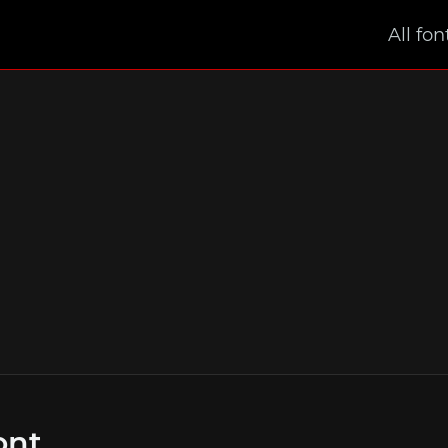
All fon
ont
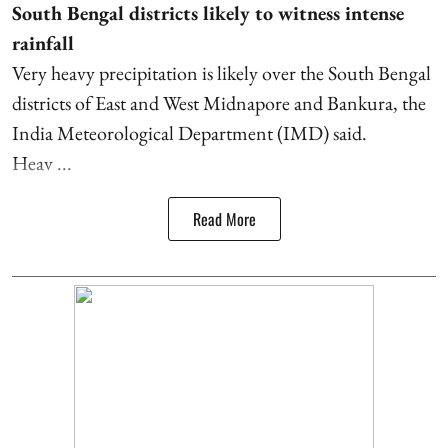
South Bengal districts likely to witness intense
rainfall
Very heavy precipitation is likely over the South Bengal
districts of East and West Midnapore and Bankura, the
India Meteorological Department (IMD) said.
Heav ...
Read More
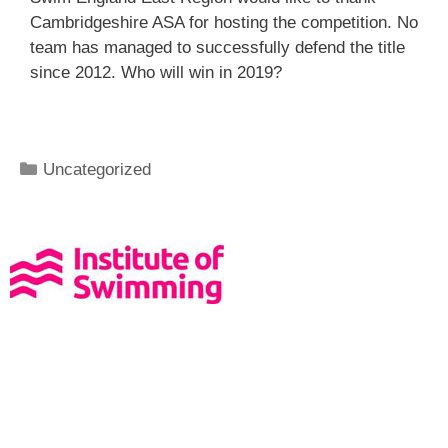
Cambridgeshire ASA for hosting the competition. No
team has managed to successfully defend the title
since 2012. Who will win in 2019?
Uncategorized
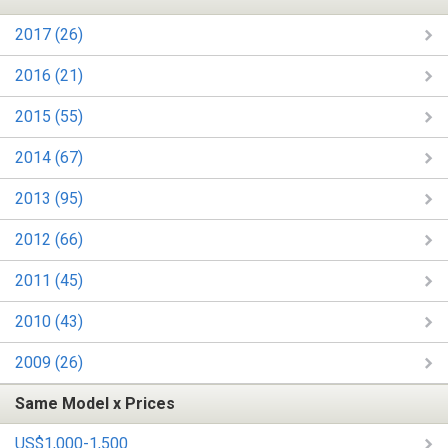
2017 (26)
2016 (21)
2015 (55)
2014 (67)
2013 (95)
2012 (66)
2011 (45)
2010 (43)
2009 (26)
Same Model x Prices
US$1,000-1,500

==

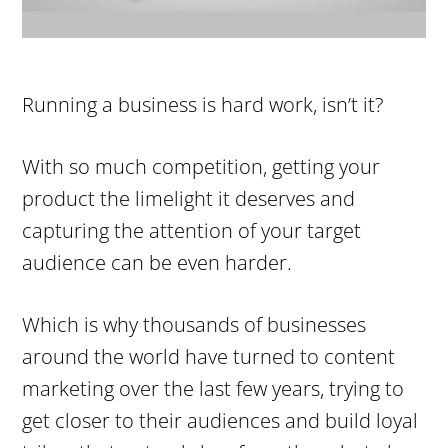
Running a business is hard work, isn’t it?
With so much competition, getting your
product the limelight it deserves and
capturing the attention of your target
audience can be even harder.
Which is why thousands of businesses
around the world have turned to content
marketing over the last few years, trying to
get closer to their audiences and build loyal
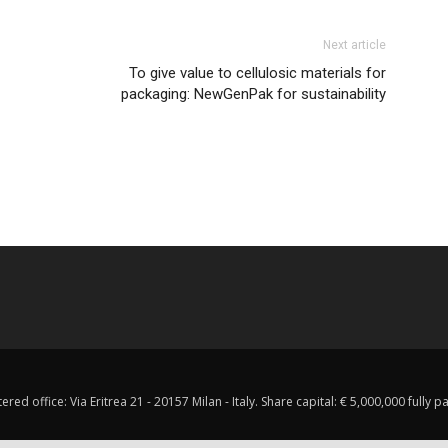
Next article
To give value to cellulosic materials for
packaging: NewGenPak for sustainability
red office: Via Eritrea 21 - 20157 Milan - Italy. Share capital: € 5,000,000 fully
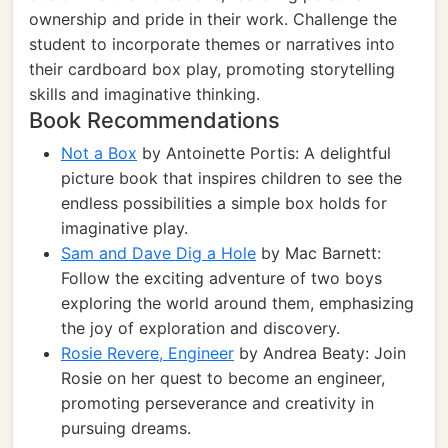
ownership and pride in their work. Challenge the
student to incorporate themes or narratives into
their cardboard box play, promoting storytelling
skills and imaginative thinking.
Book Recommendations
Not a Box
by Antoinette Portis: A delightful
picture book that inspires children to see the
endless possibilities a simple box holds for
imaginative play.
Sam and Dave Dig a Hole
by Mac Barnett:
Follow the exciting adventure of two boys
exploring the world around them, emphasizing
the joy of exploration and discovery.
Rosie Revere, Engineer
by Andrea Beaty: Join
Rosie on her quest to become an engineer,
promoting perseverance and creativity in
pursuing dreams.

:: Task details ::
Scan the listing above for the word "South" and copy every line that holds it.

:: Response to this exercise ::
South Bengal districts likely to witness intense
Very heavy precipitation is likely over the South Bengal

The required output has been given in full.